Das oberste Bundesgericht im Fachbereich des Arbeitsrechts, das Bundesarbeitsgericht, differenziert Kündigungsgründe Gründe in nachfolgende Bereiche:

  • den betriebliche Bereich
  • den Leistungsbereich
  • den Vertrauensbereich und
  • den Unternehmensbereich.

Die gesetzliche Ausschlussfrist

Nach § 626 Absatz 2 BGB gibt es die Möglichkeit einer fristlosen Kündigung ausschließlich binnen eines Zeitraums von zwei Wochen nach Kenntnis des Vorliegens eines wichtigen Grundes. Diese Frist ist sowohl für den Arbeitgeber als auch den Arbeitnehmer maßgeblich.

Meist ist mindestens eine Abmahnung erforderlich

In den meisten Fällen einer außerordentlichen Kündigung ist die zu vorige Abmahnung des Arbeitgebers notwendig. In Ausnahmefällen kann diese doch entfallen, beispielsweise bei Vorliegen von Diebstahl von Firmeneigentum.

Die fristlose Kündigung durch den Arbeitnehmer

Selbstverständlich haben auch Arbeitnehmer die Möglichkeit das bestehende Arbeitsverhältnis fristlos zu kündigen. Die Voraussetzungen hierfür sind dieselben wie bereits beschrieben.

Als wichtigen Grund können hier beispielsweise sexuelle Belästigung am Arbeitsplatz oder auch Beleidigungen sein.
Wichtig: Auch ein Arbeitnehmer muss in der Regel eine schriftliche Abmahnung aussprechen, bevor er zum Mittel der fristlose Kündigung greift.

Weitere Gründe sind:

  • Wenn eine erhebliche Gefährdung für Leib und Leben besteht. Der Arbeitnehmer kann die gefährliche Tätigkeit verweigern, muss jedoch seine Arbeitskraft anderweitig zur Verfügung stellen.
  • Bei einer chronische Erkrankung des Arbeitnehmers, welche es Ihm unmöglich macht die Arbeit weiter fortzuführen.
  • Wenn der Arbeitgeber nichts gegen Mobbing unternimmt.
  • Wenn die Gehaltszahlungen nicht geleistet werden und die Zahlung auch nicht in absehbarer Zeit zu erwarten ist.
  • Bei Handgreiflichkeiten durch den Arbeitgeber.

Je nach schwere des Grundes kann bei wiederholtem Fehlverhalten des Arbeitgebers gekündigt werden. Bei groben Fehlverhalten ist unter Umständen auch direkt eine Kündigung möglich.
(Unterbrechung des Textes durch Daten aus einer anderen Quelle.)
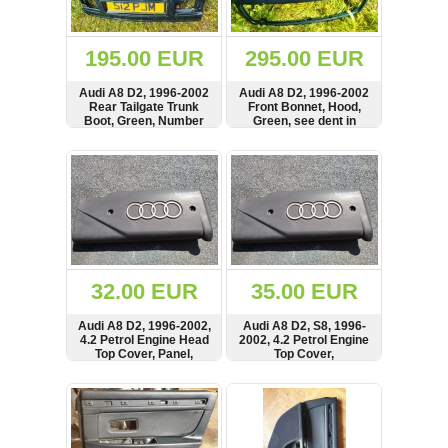
Renault
(6662)
Rover
195.00 EUR
295.00 EUR
75
(120)
Audi A8 D2, 1996-2002
Audi A8 D2, 1996-2002
Rear Tailgate Trunk
Front Bonnet, Hood,
Toyota
Boot, Green, Number
Green, see dent in
(198)
Plate Light, Lamp
picture
SHOW
BUY
SHOW
BUY
SAAB
9000
(429)
Saab
(124)
Skoda
(476)
32.00 EUR
35.00 EUR
Subaru
Audi A8 D2, 1996-2002,
Audi A8 D2, S8, 1996-
(16)
4.2 Petrol Engine Head
2002, 4.2 Petrol Engine
Top Cover, Panel,
Top Cover,
Volvo
077103723C,
077103724C,
(5905)
2900400889
2900400869
SHOW
BUY
SHOW
BUY
VW
(2141)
Tipp: Es empfiehlt sich im Vorwege mit dem Betriebsrat zu sprechen (sofern vorhanden).

Alle Beschwerden sollten schriftlich verfasst und Besprechungen als Gesprächs-Protokoll niedergeschrieben werden, entweder durch ein Protokollführer oder er notfalls als Gedankenprotokoll selber verfasst. Das Protokoll sollte auch als Einschreiben-Rückschein oder persönlich gegen eine schriftlicher Empfangsbestätigung den Gesprächspartnern ausgehändigt werden.
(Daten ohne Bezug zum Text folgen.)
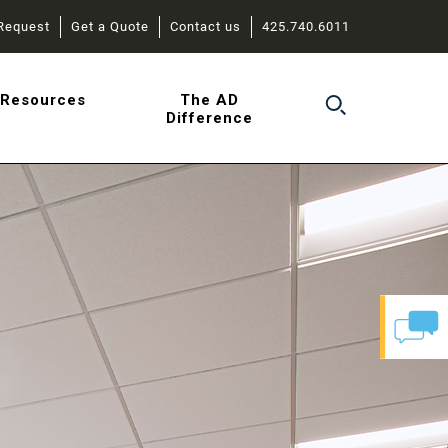
Request
Get a Quote
Contact us
425.740.6011
r
Resources
The AD
Difference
Was kann ein Arbeitnehmer gegen eine fristlose Kündigung unternehmen?

Wenn die fristlose Kündigung dagegen nicht gewollt ist und durch den Arbeitgeber ausgesprochen wurde so gibt des rechtliche Mittel dagegen vorzugehen.

An die Möglichkeit einer fristlosen Kündigung werden strenge Vorschriften geknüpft. Es ist daher oft empfehlenswert, eine so genannte Kündigungsschutzklage einzureichen, wenn eine außerordentliche Kündigung erfolgt ist.

Hierbei ist eine Frist von drei Wochen nach Erhalt der Kündigung zu beachten. Das Arbeitsverhältnis besteht dann, bis zur Entscheidung des Gerichts,gemäß § 4 Satz 1 Kündigungsschutzgesetz (KSchG) fort und ist nicht aufgelöst worden.

Oftmals endet eine Kündigungsschutzklage auch mit einem Vergleich bei dem der Arbeitgeber eine Abfindung erhält.